• **Supplied information**:
*** Block opens ***

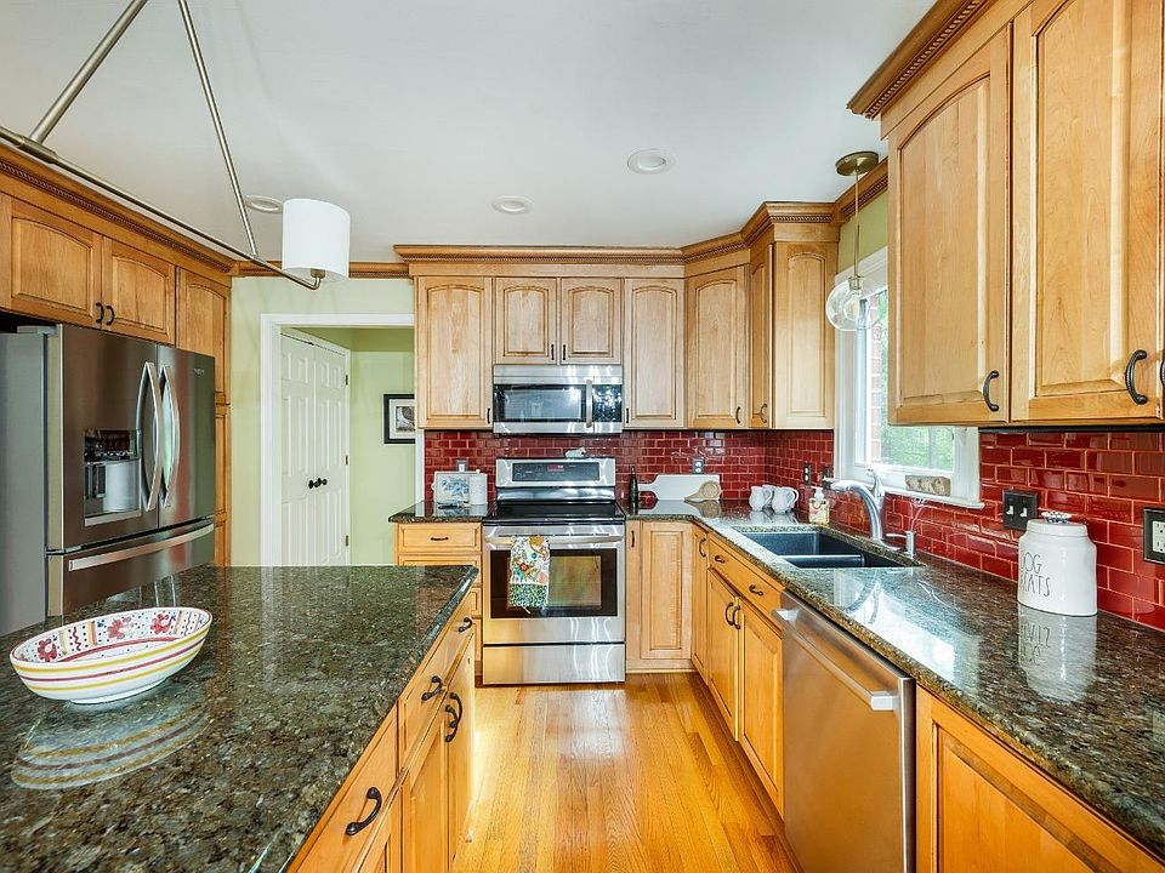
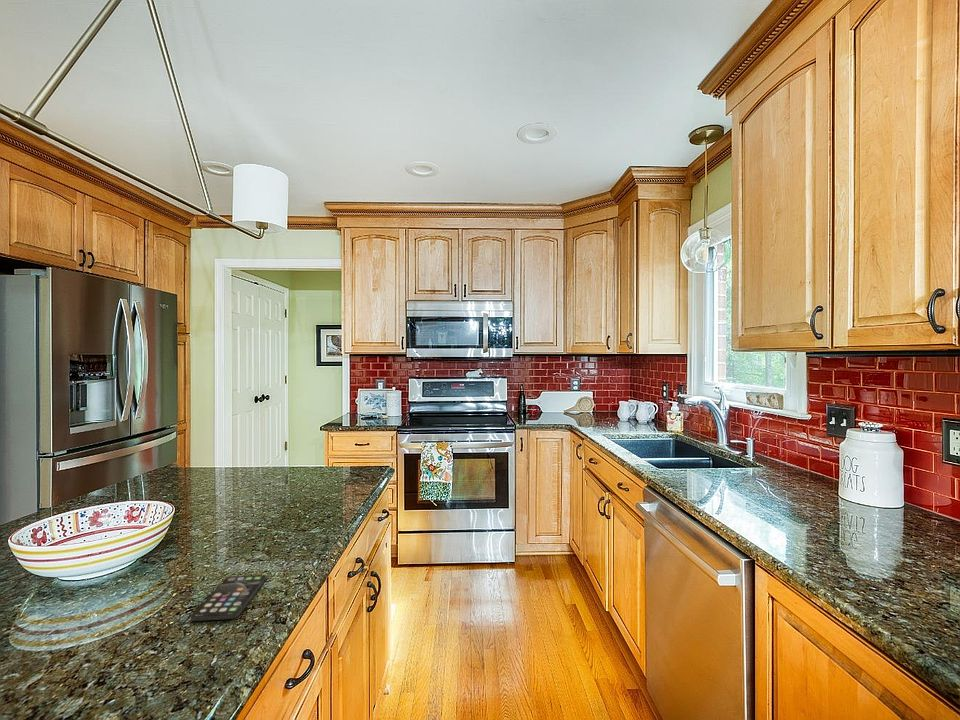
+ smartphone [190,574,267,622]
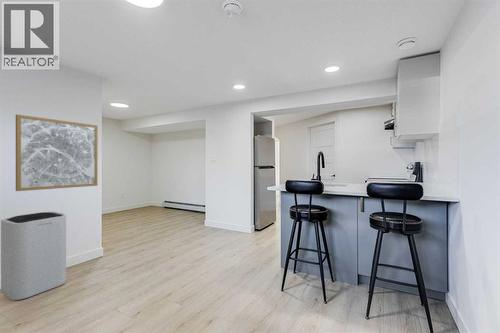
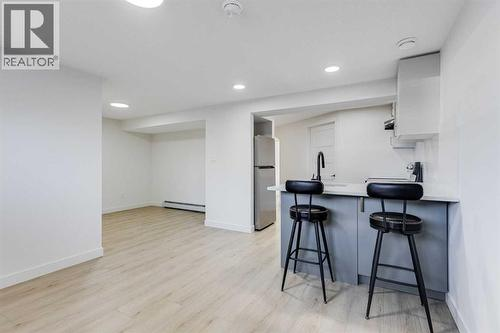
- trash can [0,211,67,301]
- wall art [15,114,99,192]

*** Block closes ***

• **What is expected**: Go through the listing above and write it all out exactly, leaving out any picture.

• **Result for this task**:
+ smartphone [190,574,267,622]
- trash can [0,211,67,301]
- wall art [15,114,99,192]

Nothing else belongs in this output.